TSF research grant recipient Paul Chun Yung Tang, MD, PhD, is utilizing the lab at the University of Michigan Frankel Cardiovascular Center in Ann Arbor, to explore a better way to ensure that donor hearts serve their recipients well after transplant.
Dr. Tang’s team proposed that infusing valproic acid (VPA), a histone deacetylase inhibitor, into donor hearts during the harvesting process could reduce oxidative stress and inhibit the release of inflammatory molecules during storage, resulting in improved function when the heart resumes beating.
To explore this proposition, Dr. Tang needed a laboratory, he needed hearts, and he needed funding. The Frankel Cardiovascular Center has an excellent environment for the development of clinical and translational science programs, Dr. Tang explained in his TSF grant proposal.
He identified The Gift of Life Michigan organ procurement facility in Ann Arbor, a 15-minute drive from the lab, as a resource that could provide approximately 50 human donor hearts per year for research purposes. And in 2018, Dr. Tang was awarded a TSF Southern Thoracic Surgical Association Resident Research Award, which supplied $25,000 toward the project.
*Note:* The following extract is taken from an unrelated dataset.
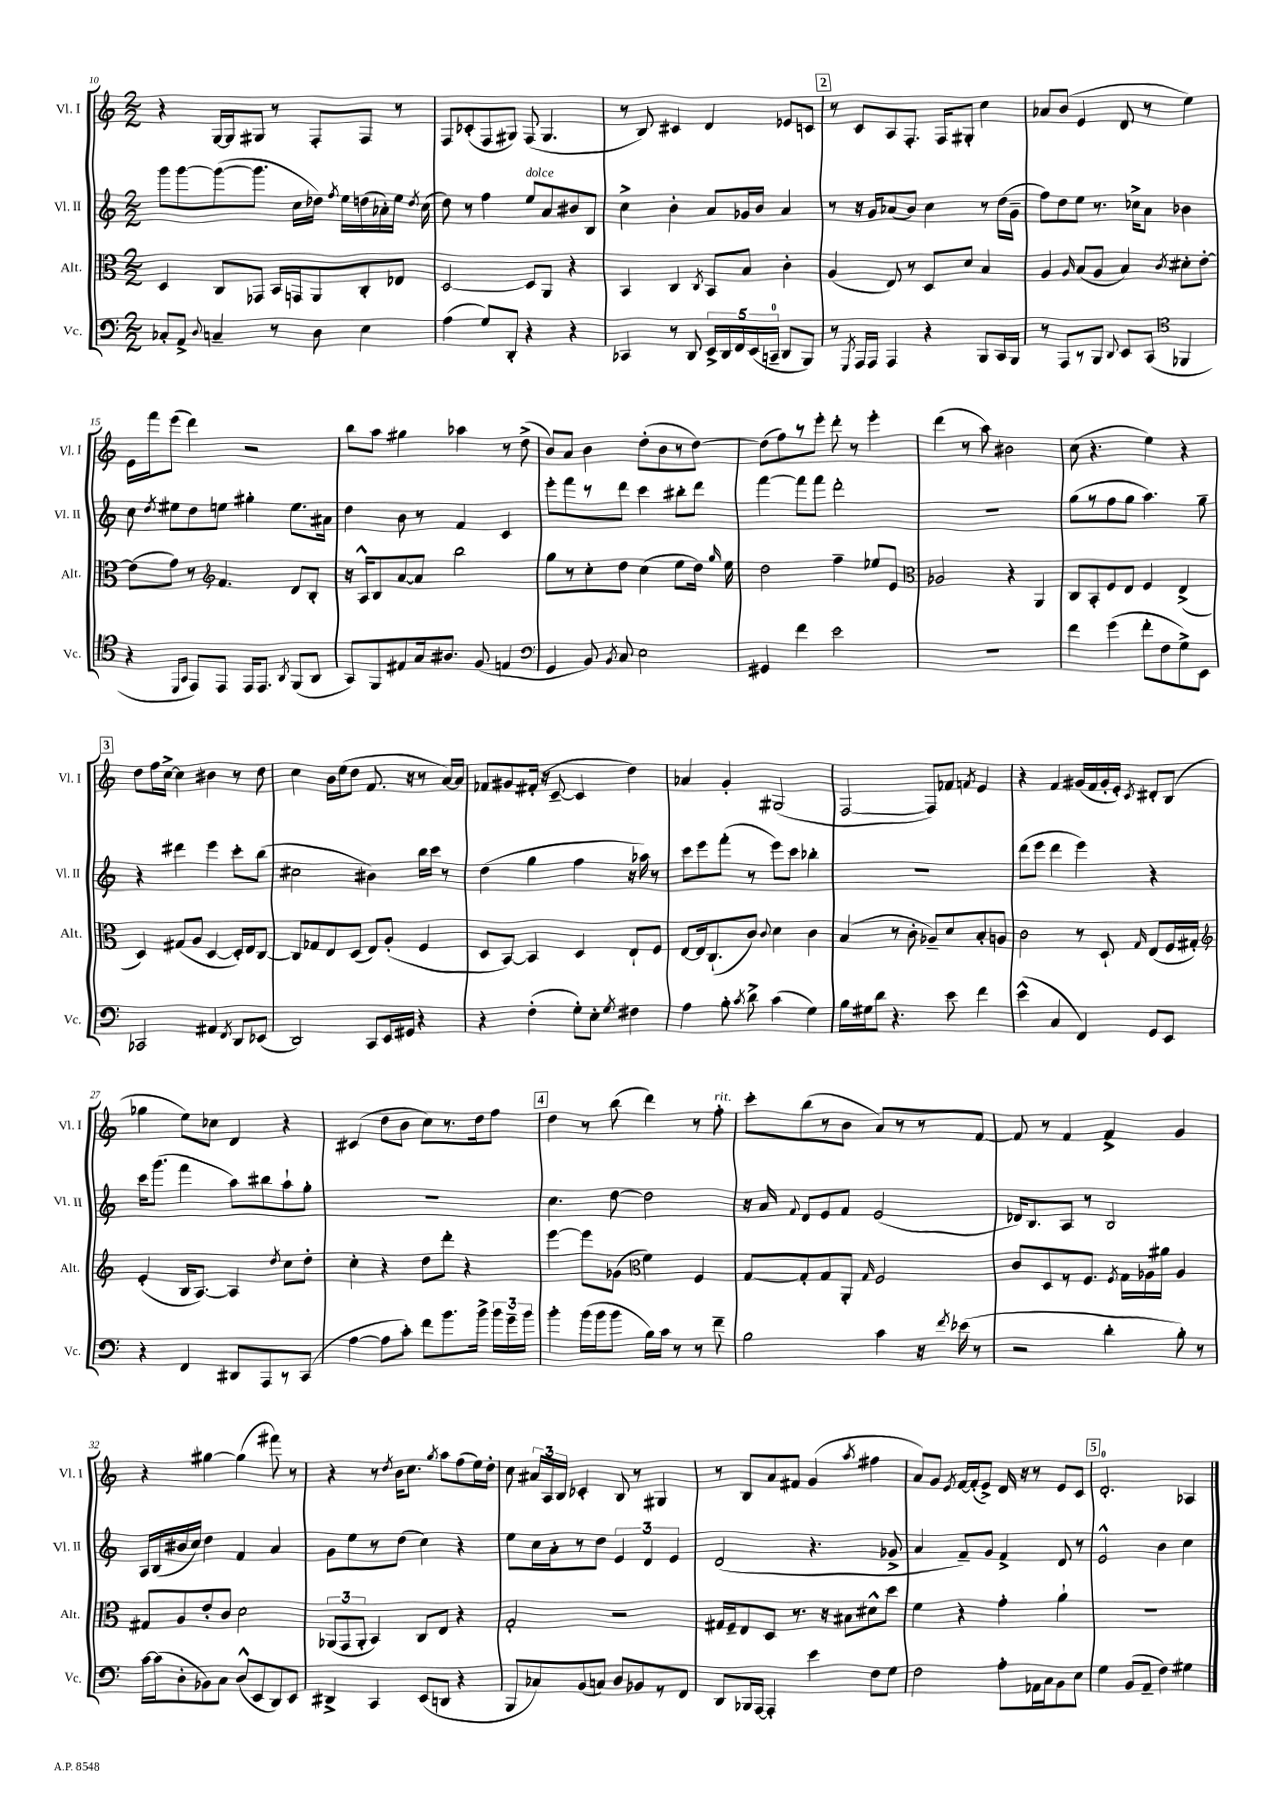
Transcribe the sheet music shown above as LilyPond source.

Dr. Tang’s team worked on pig hearts and also collected human donor hearts with a left ventricular ejection fraction between 50% and 65%, but not suitable for clinical transplantation due to issues such as advanced donor age or cardiac hypertrophy. They then preserved the hearts with either traditional histidine-tryptophan-ketoglutarate (HTK) solution alone or with HTK plus VPA.
At various points during cold preservation and mechanical arrest, the investigators collected left ventricular (LV) and right ventricular (RV) tissue samples, and they performed RNA sequencing and differential gene analysis to characterize gene expression and regulation in the two groups. They examined responses related to muscle contraction, cardiac conduction, and gluconeogenesis, as well as cellular apoptosis, innate immune responses, and metabolomic processes.
“We discovered that VPA was able to intervene in some of the metabolic processes and selectively harness the protective metabolites that make the heart more resilient to ischemic injury,” Dr. Tang said. “VPA treatment downregulated the expression of apoptosis-related genes and the expression transcripts related to immune activation during the hypothermic preservation. And it was able to upregulate antioxidant proteins, which would predict improved cardiac function,” continued Dr. Tang. “So VPA appears to have highly beneficial effects in terms of gene expression.”